— Entries taken from a collection —
* * * * *

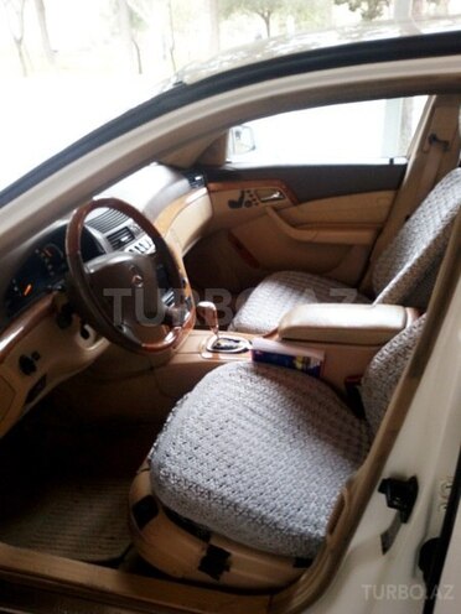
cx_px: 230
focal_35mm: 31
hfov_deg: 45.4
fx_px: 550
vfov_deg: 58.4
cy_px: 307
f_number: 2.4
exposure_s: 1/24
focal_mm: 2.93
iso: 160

* * * * *

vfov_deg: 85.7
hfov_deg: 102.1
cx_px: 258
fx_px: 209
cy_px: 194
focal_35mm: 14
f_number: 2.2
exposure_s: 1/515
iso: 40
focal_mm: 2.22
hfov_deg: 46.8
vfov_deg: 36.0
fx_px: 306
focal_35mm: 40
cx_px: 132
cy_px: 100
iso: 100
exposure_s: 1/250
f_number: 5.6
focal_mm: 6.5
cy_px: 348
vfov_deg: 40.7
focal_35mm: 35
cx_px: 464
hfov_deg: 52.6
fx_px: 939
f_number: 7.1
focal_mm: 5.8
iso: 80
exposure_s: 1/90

* * * * *

— Your assignment —
Among the entries above, copy exactly only the lines starting with the one containing "focal_35mm: 14" and going through the one containing "exposure_s: 1/90", both ends included.

— The answer —
focal_35mm: 14
f_number: 2.2
exposure_s: 1/515
iso: 40
focal_mm: 2.22
hfov_deg: 46.8
vfov_deg: 36.0
fx_px: 306
focal_35mm: 40
cx_px: 132
cy_px: 100
iso: 100
exposure_s: 1/250
f_number: 5.6
focal_mm: 6.5
cy_px: 348
vfov_deg: 40.7
focal_35mm: 35
cx_px: 464
hfov_deg: 52.6
fx_px: 939
f_number: 7.1
focal_mm: 5.8
iso: 80
exposure_s: 1/90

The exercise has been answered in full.